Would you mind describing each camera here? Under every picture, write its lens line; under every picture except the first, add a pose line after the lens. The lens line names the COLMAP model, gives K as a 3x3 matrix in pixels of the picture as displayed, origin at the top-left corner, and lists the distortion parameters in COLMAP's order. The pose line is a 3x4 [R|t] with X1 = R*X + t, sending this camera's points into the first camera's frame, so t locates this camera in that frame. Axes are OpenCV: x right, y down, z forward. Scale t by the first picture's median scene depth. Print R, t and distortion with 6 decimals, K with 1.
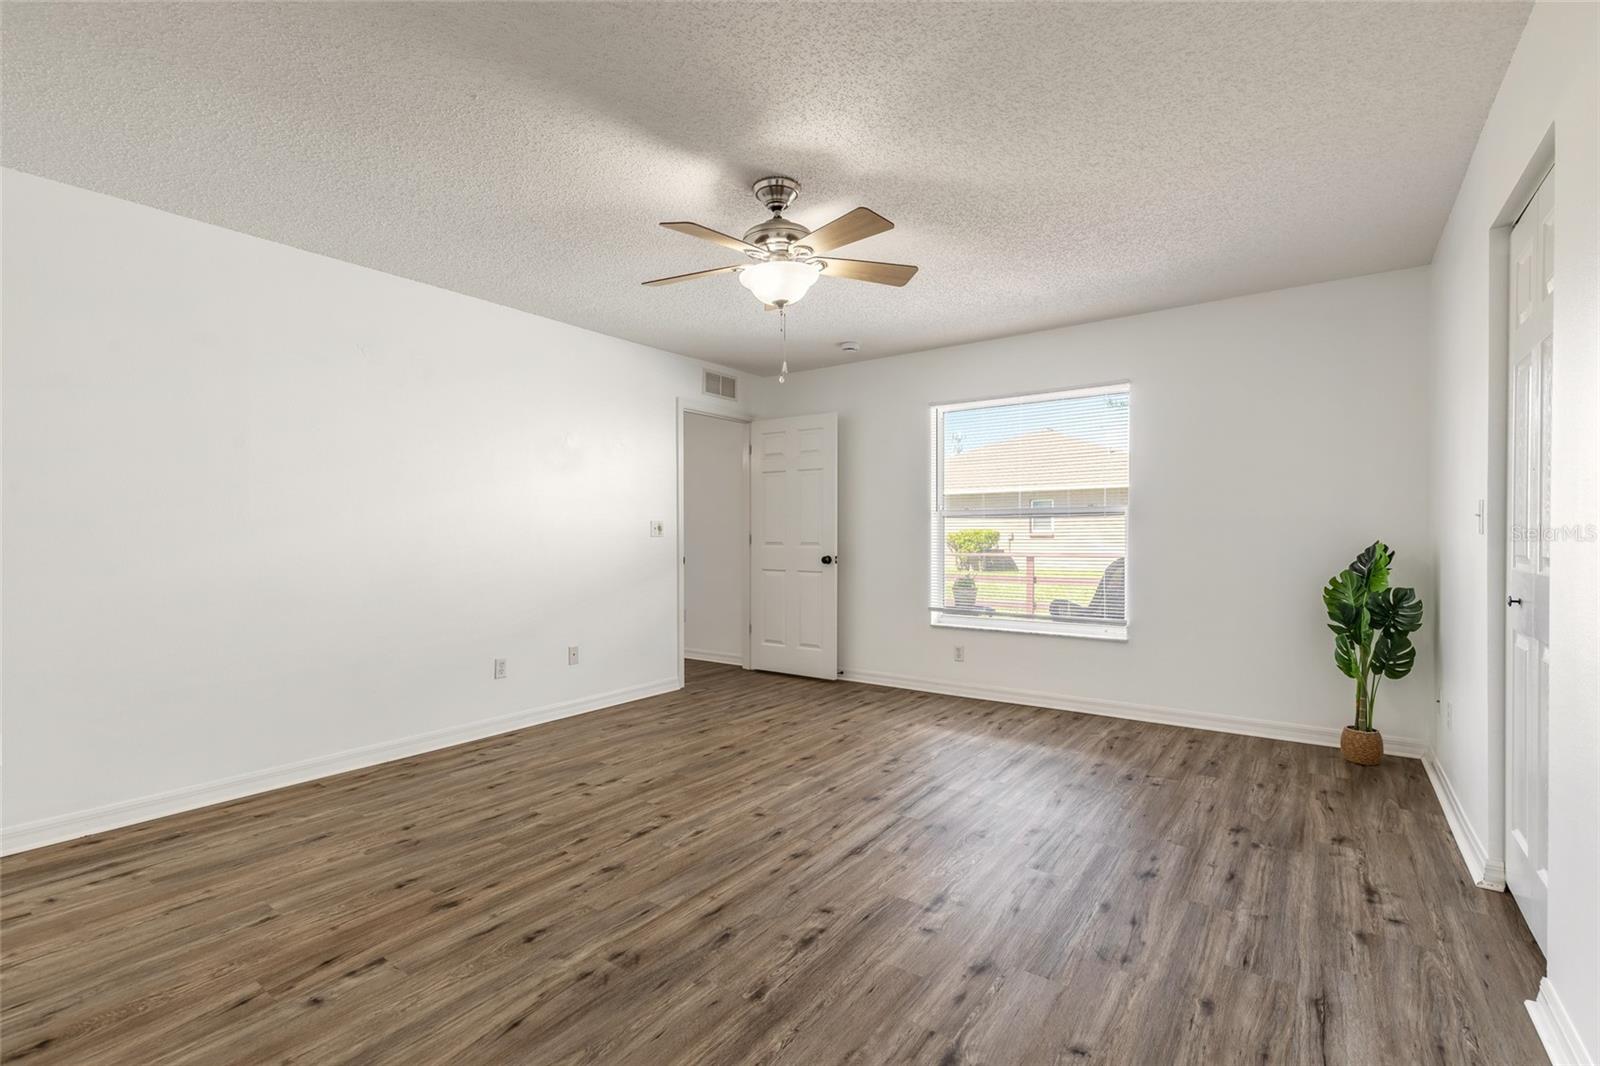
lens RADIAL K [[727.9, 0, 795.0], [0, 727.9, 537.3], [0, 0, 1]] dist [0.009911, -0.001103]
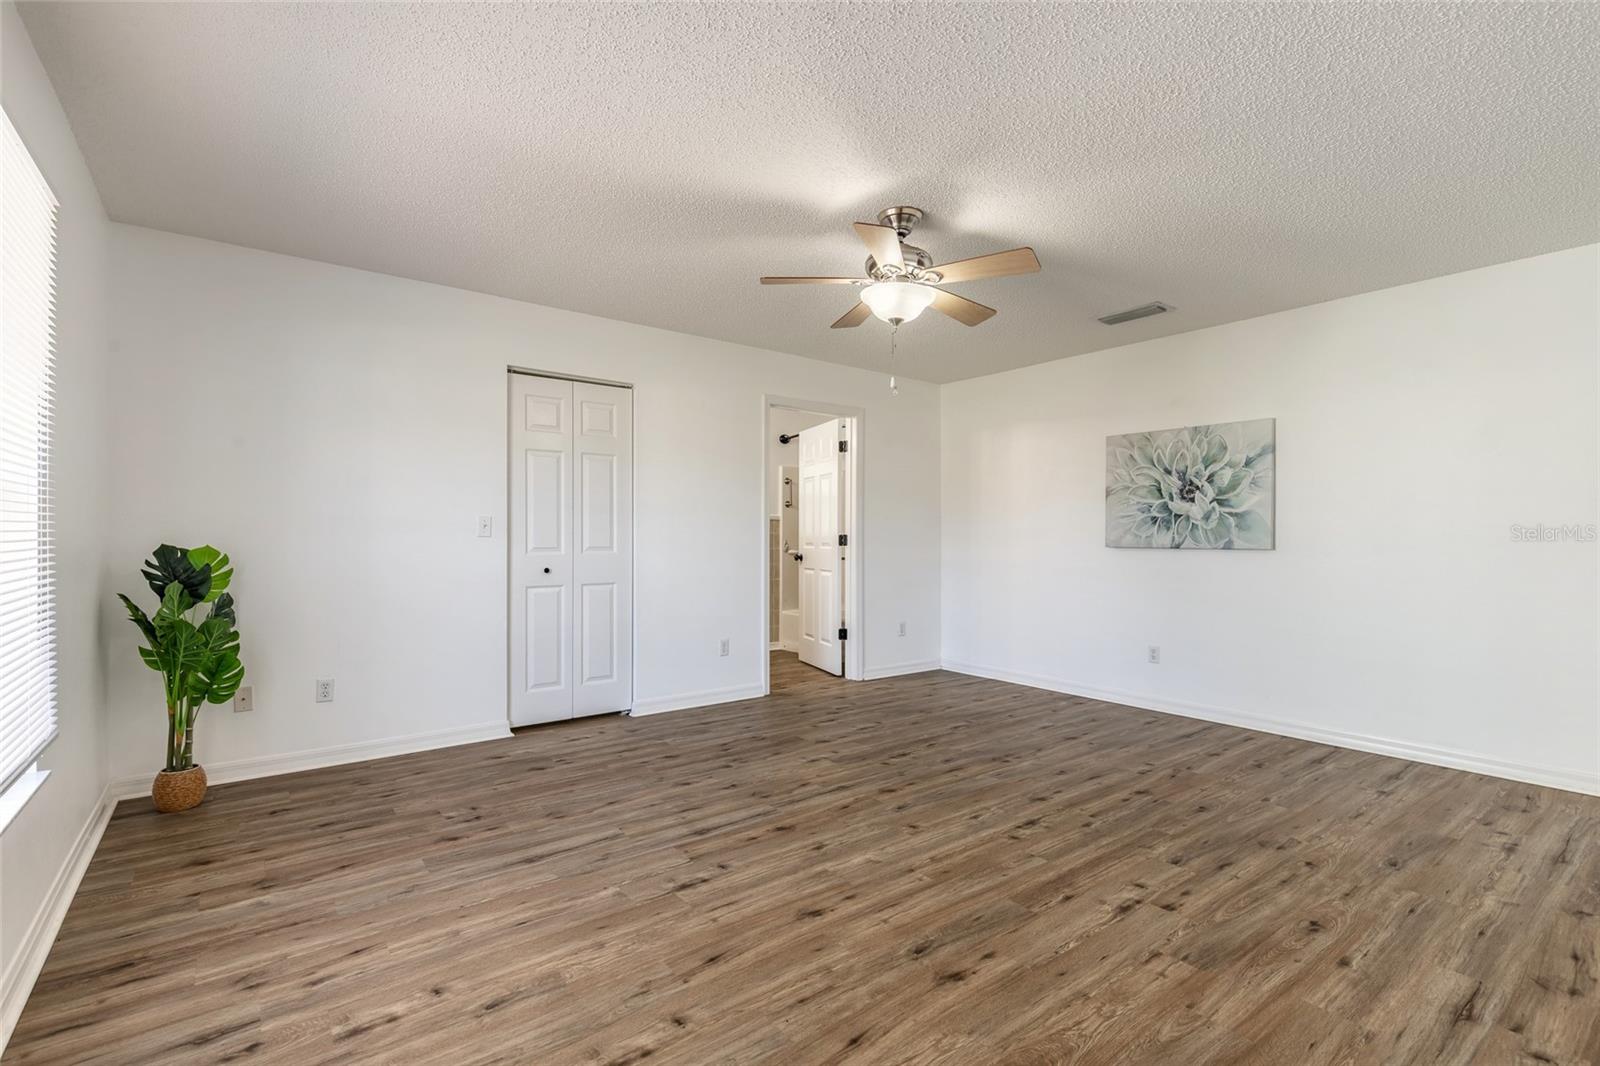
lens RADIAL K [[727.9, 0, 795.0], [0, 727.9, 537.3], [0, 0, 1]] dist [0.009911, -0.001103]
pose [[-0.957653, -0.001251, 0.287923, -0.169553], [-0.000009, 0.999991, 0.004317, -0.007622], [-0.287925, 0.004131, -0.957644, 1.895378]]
=-=-=-=-=
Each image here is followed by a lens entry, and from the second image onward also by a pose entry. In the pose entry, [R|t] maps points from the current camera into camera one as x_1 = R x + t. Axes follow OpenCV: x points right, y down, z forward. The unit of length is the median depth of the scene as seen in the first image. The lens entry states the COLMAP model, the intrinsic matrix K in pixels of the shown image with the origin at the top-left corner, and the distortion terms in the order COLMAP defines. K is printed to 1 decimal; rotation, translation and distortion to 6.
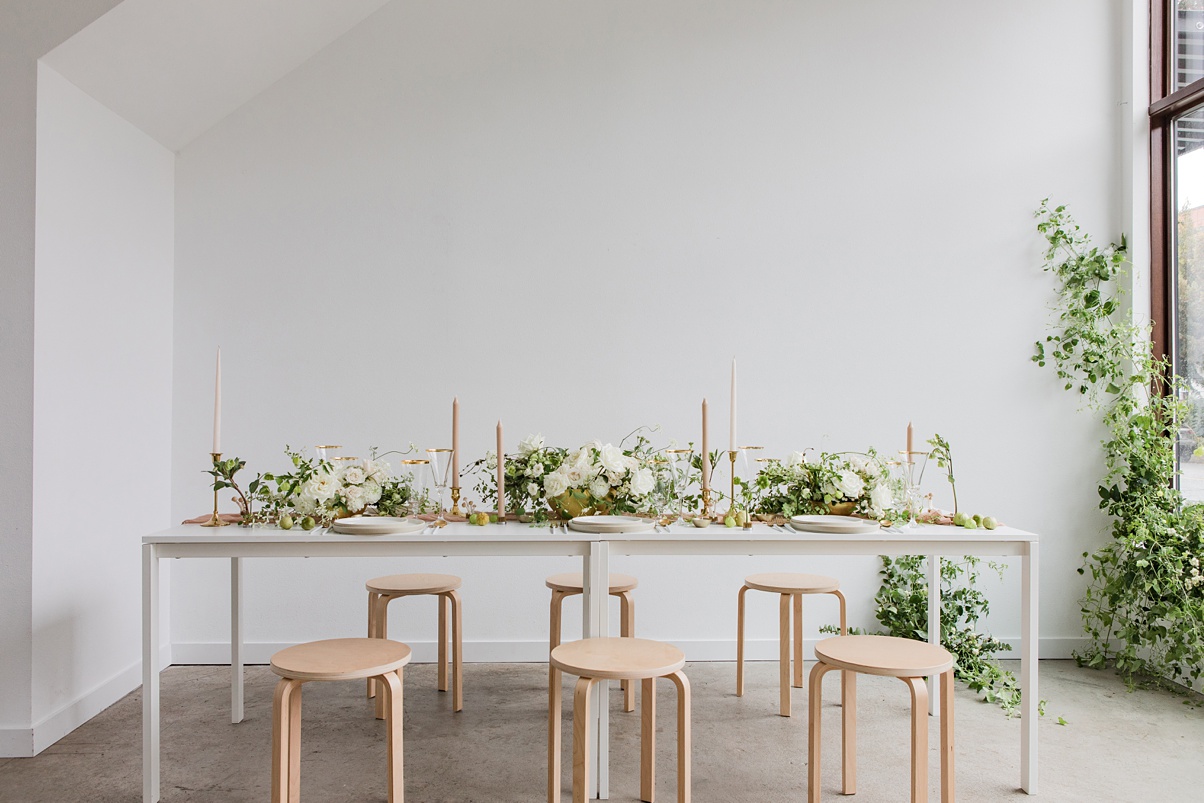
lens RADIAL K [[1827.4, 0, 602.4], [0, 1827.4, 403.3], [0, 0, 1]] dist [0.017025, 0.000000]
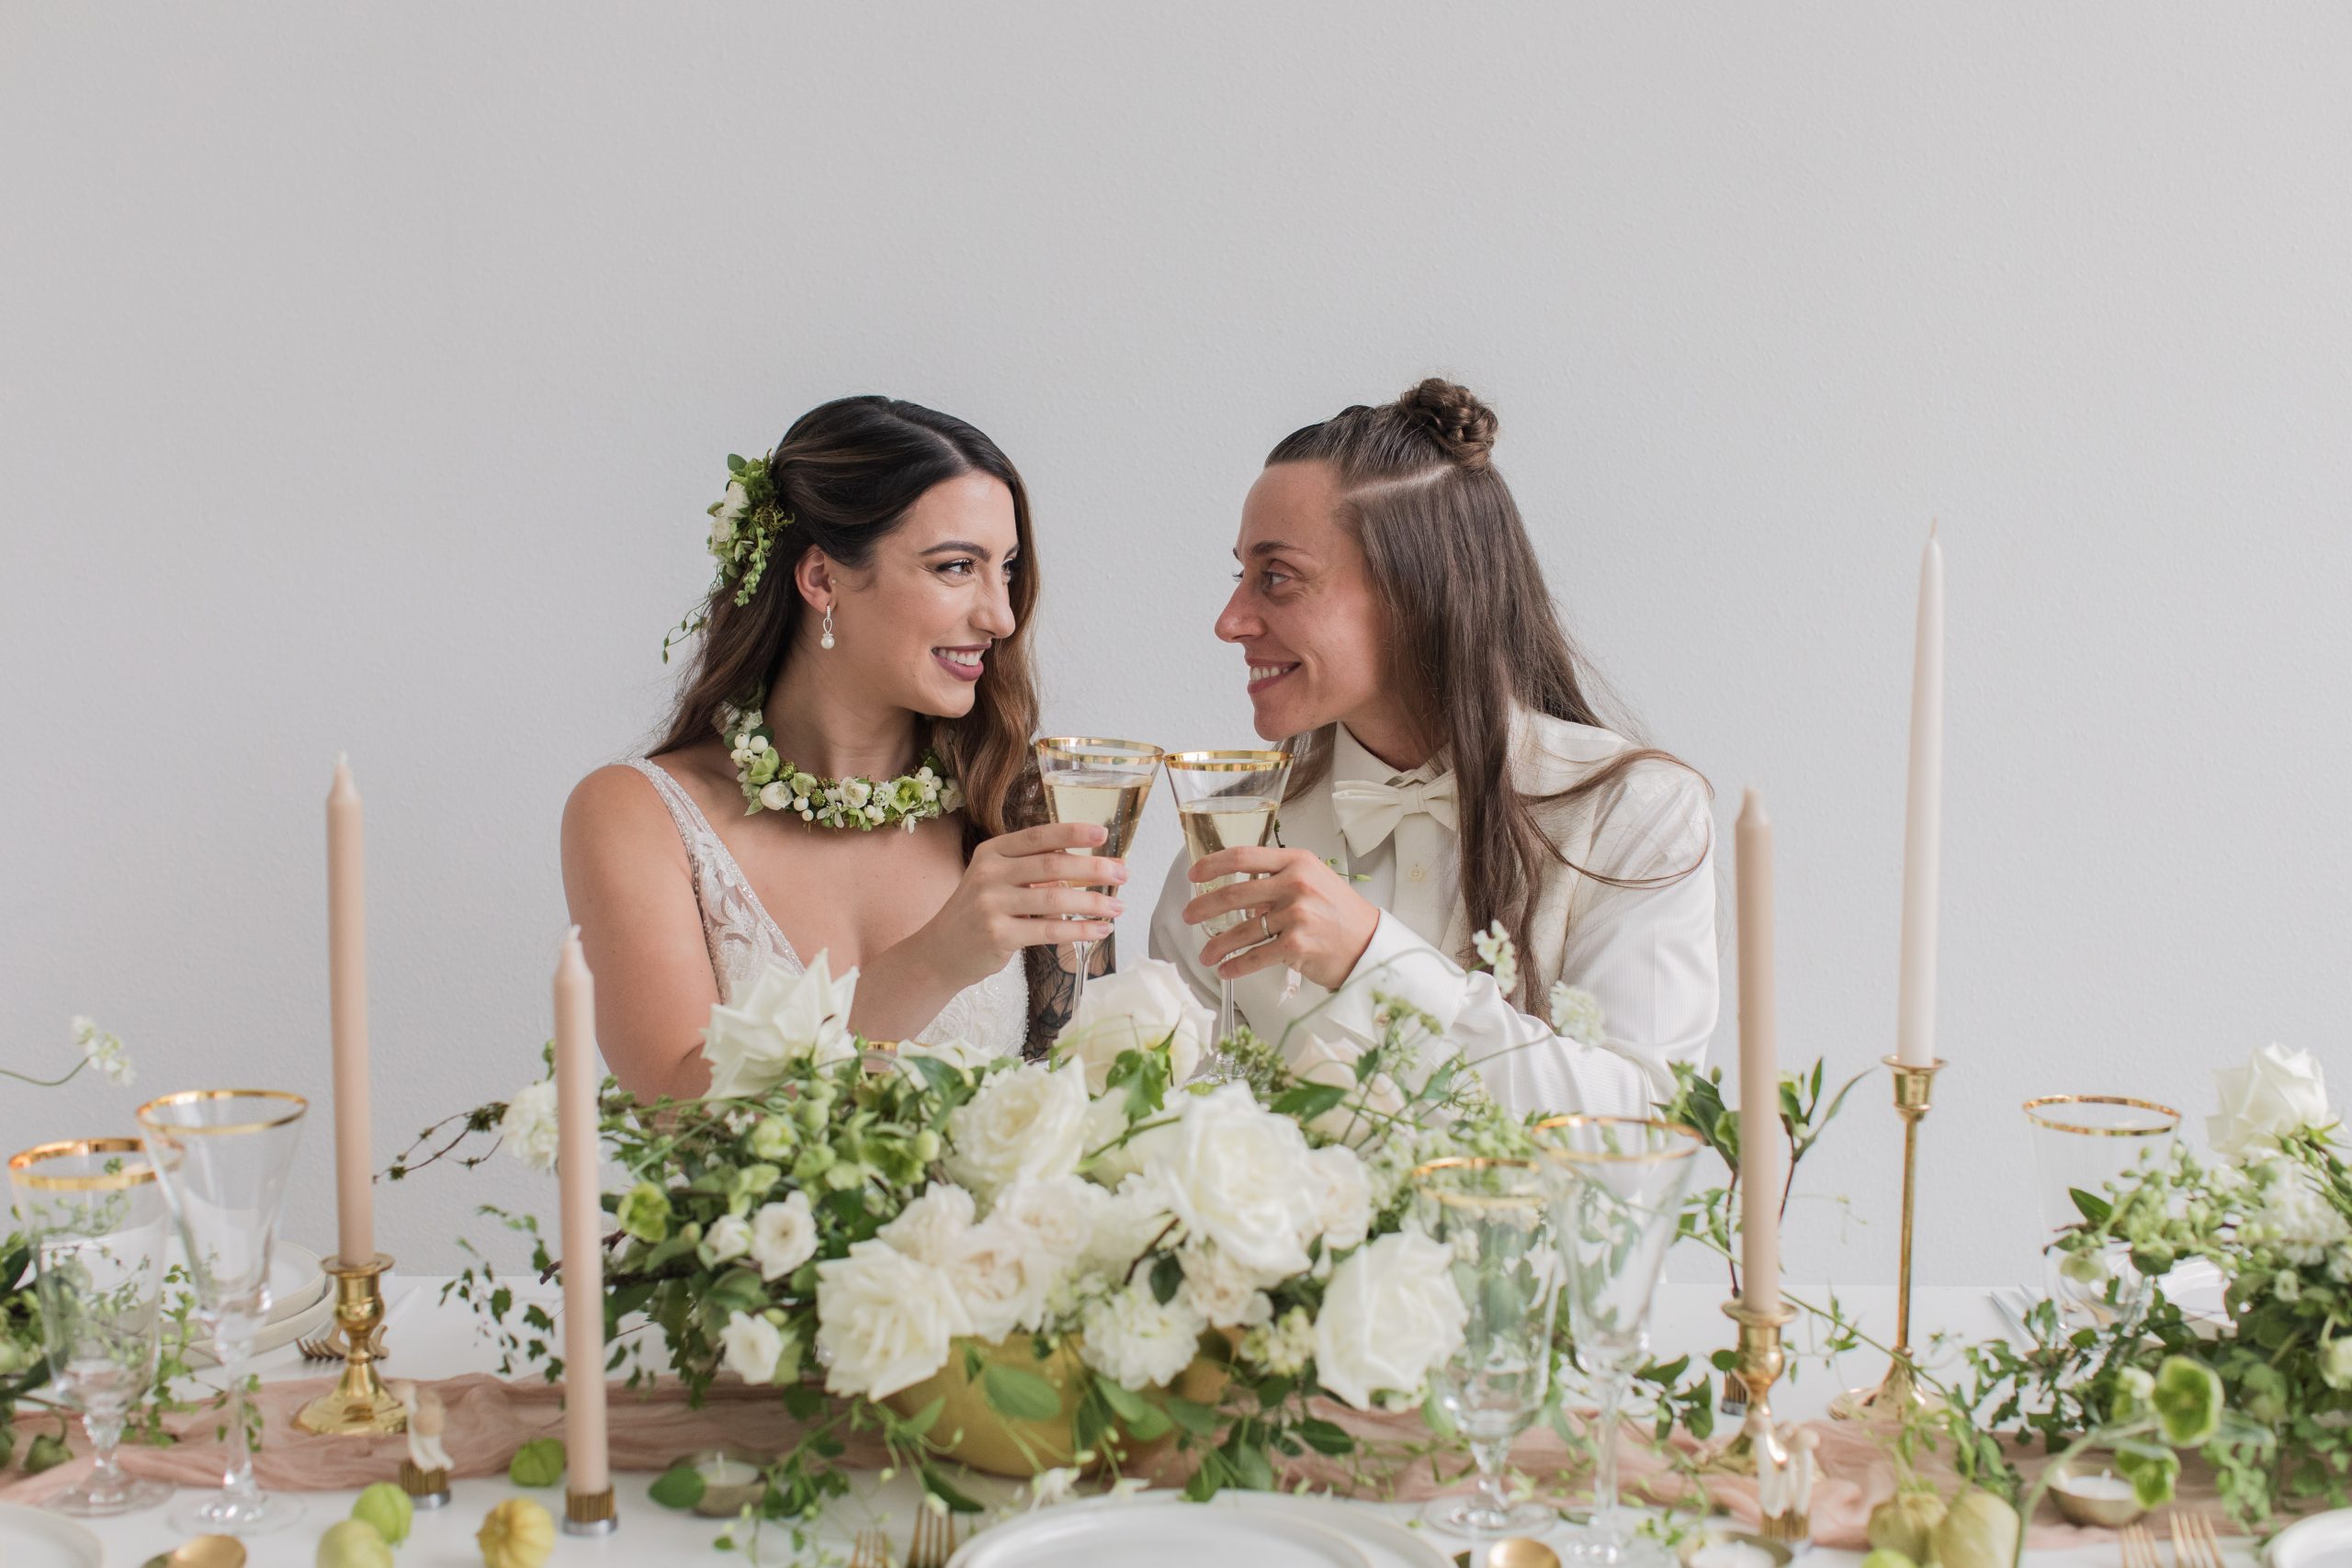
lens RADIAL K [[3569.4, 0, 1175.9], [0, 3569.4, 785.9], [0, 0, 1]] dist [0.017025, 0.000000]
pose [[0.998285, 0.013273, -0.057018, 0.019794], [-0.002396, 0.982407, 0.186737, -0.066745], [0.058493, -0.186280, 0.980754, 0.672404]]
=-=-=-=-=
Please reproduce the lines from the one containing "Each image here" to the one containing "-0.186280, 0.980754, 0.672404]]", both included, without changing anything and leaving out the pictures.

* OUTPUT OF THE TASK:
Each image here is followed by a lens entry, and from the second image onward also by a pose entry. In the pose entry, [R|t] maps points from the current camera into camera one as x_1 = R x + t. Axes follow OpenCV: x points right, y down, z forward. The unit of length is the median depth of the scene as seen in the first image. The lens entry states the COLMAP model, the intrinsic matrix K in pixels of the shown image with the origin at the top-left corner, and the distortion terms in the order COLMAP defines. K is printed to 1 decimal; rotation, translation and distortion to 6.
lens RADIAL K [[1827.4, 0, 602.4], [0, 1827.4, 403.3], [0, 0, 1]] dist [0.017025, 0.000000]
lens RADIAL K [[3569.4, 0, 1175.9], [0, 3569.4, 785.9], [0, 0, 1]] dist [0.017025, 0.000000]
pose [[0.998285, 0.013273, -0.057018, 0.019794], [-0.002396, 0.982407, 0.186737, -0.066745], [0.058493, -0.186280, 0.980754, 0.672404]]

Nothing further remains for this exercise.